Let's remove the quantitative accounting of inventories by warehouses in our account, i.e. We will completely abandon the subconto Warehouses:


Let’s retransmit the documents and again form the SALT according to account 41.1:


Now we have received a neat OSV and a complete match of the data on the registers and in the accounting records.

Conclusion

1. If an accurate assessment of the cost of each warehouse is not so important for you, it may be very convenient not to keep records of inventory by warehouse.

The point is not only that such a mechanism reduces the load on the base. This also reduces the consequences of user errors and late entry of documents.

But you will need to customize the Chart of Accounts in terms of inventory accounts.

On the other hand, if the same item is delivered to different warehouses at different prices, then when written off, the cost is averaged.

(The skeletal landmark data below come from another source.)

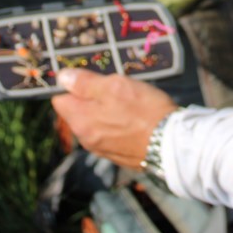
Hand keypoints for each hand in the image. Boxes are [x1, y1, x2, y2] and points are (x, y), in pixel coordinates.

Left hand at [52, 68, 177, 168]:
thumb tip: (61, 78)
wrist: (173, 144)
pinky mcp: (118, 155)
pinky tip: (134, 118)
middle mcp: (86, 139)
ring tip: (128, 102)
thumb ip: (85, 83)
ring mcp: (102, 149)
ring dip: (105, 110)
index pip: (60, 99)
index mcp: (80, 121)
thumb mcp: (114, 87)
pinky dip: (116, 124)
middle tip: (115, 87)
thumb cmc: (144, 111)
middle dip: (91, 97)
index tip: (90, 77)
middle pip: (78, 111)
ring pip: (95, 122)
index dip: (71, 85)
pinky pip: (109, 134)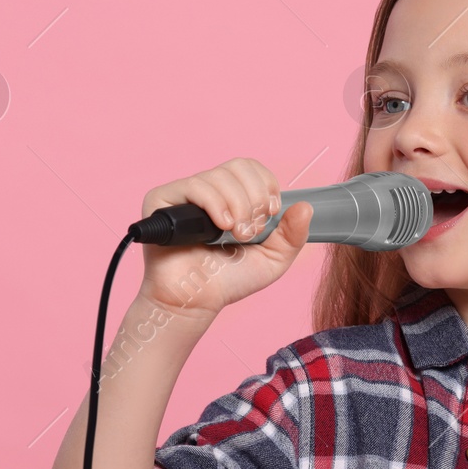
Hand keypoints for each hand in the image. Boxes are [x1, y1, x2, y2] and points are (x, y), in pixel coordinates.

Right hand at [136, 157, 314, 321]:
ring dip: (237, 206)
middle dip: (254, 198)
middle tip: (251, 231)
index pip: (250, 168)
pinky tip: (220, 227)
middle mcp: (207, 190)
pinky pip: (194, 185)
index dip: (265, 184)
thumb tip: (306, 206)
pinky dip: (214, 204)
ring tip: (235, 234)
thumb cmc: (228, 281)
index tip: (270, 213)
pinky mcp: (161, 200)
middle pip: (237, 166)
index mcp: (230, 196)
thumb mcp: (272, 258)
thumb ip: (292, 234)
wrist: (197, 301)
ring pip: (218, 176)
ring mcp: (183, 194)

With this setup, it will not be possible to look at the cost of remaining goods by warehouse, because distortions are possible. Only cost per item and quantity accounting per warehouse will be available.

Indeed: the goods arrived (if FIFO, then on the same day), one piece at a time, to warehouse No. 1 at a price of 100 rubles, and to warehouse No. 2 at a price of 200 rubles. When writing off one item from warehouse No. 1, we have the write-off cost: (100+200)/2 = 150 rubles. Balance in warehouse No. 1: 0 pieces and - 50 rub. It is impossible to analyze such data.

2. You should think through your needs for detailed inventory accounting and take the time to discuss this with your 1C implementers. Forethought will cost less.